Task directions -> Beginning with the line that holds "TASK-2135, owner: Virginia" and ending with the last line of the entries, please output each line exactly, apart from any pictures.

*** Opening of Supplied records ***

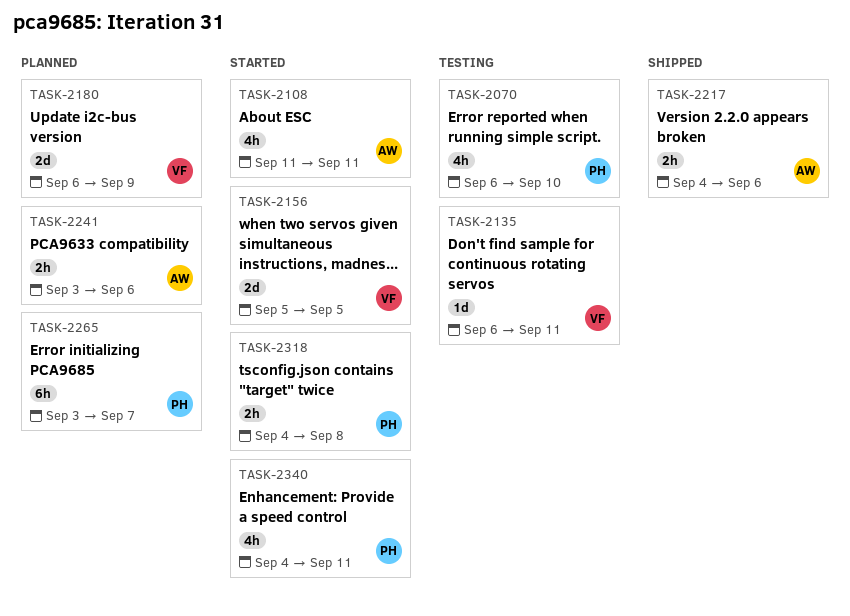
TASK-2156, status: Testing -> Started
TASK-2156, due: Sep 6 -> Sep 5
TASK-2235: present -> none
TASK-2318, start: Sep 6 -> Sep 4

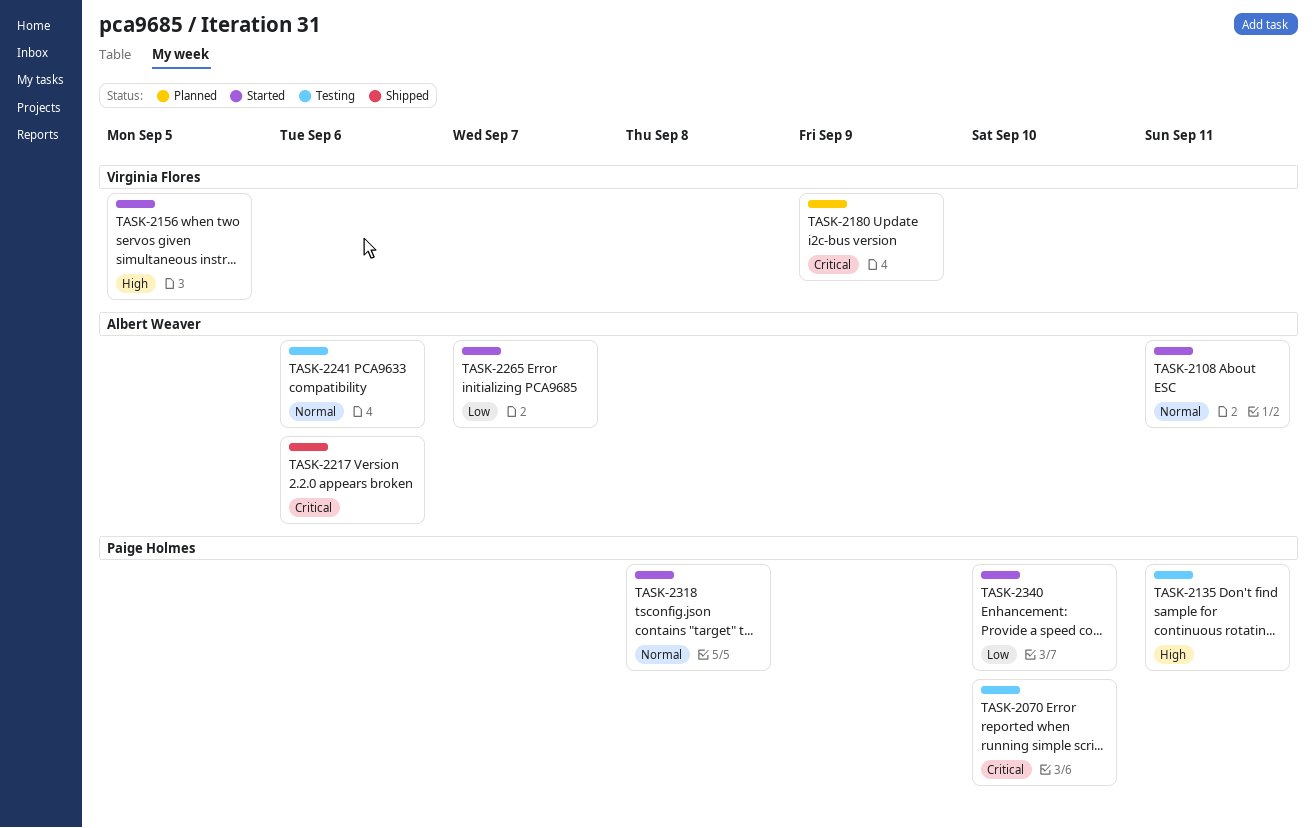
TASK-2135, owner: Virginia Flores -> Paige Holmes
TASK-2241, status: Planned -> Testing
TASK-2265, status: Planned -> Started
TASK-2265, owner: Paige Holmes -> Albert Weaver
TASK-2340, due: Sep 11 -> Sep 10

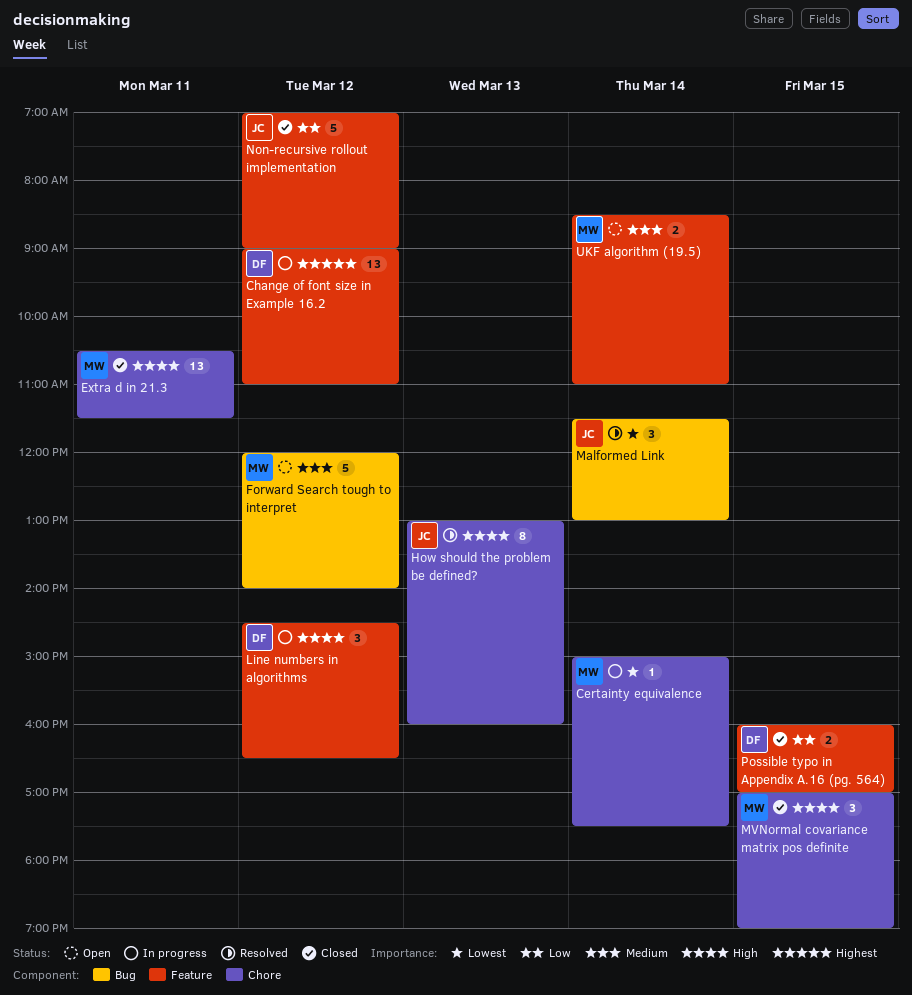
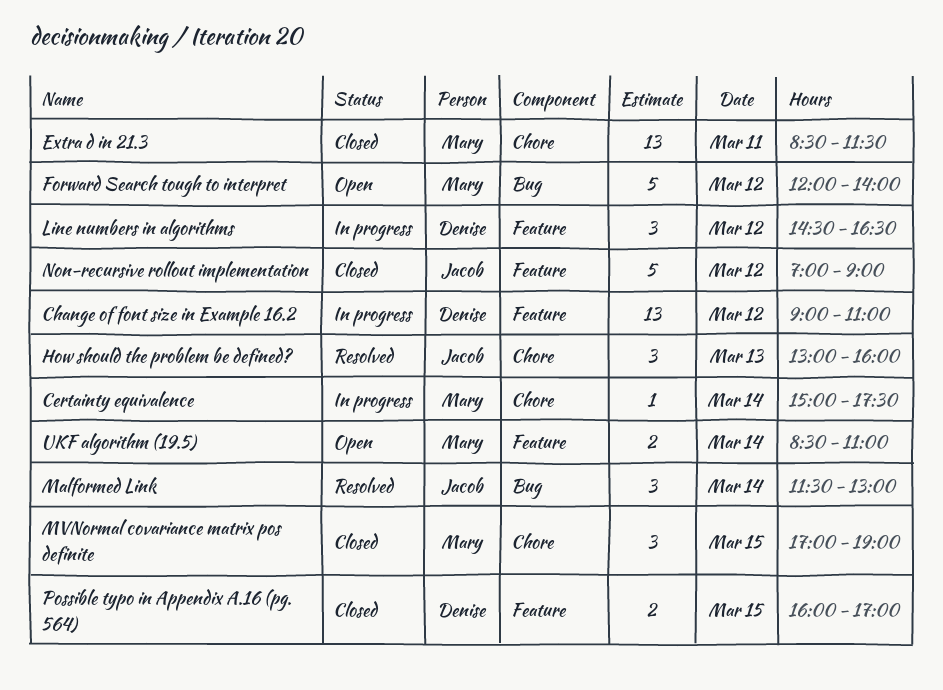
Extra d in 21.3, begins: 10:30 -> 08:30
How should the problem be defined?, estimate: 8 -> 3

*** Close of Supplied records ***

Answer space ->
TASK-2135, owner: Virginia Flores -> Paige Holmes
TASK-2241, status: Planned -> Testing
TASK-2265, status: Planned -> Started
TASK-2265, owner: Paige Holmes -> Albert Weaver
TASK-2340, due: Sep 11 -> Sep 10

Extra d in 21.3, begins: 10:30 -> 08:30
How should the problem be defined?, estimate: 8 -> 3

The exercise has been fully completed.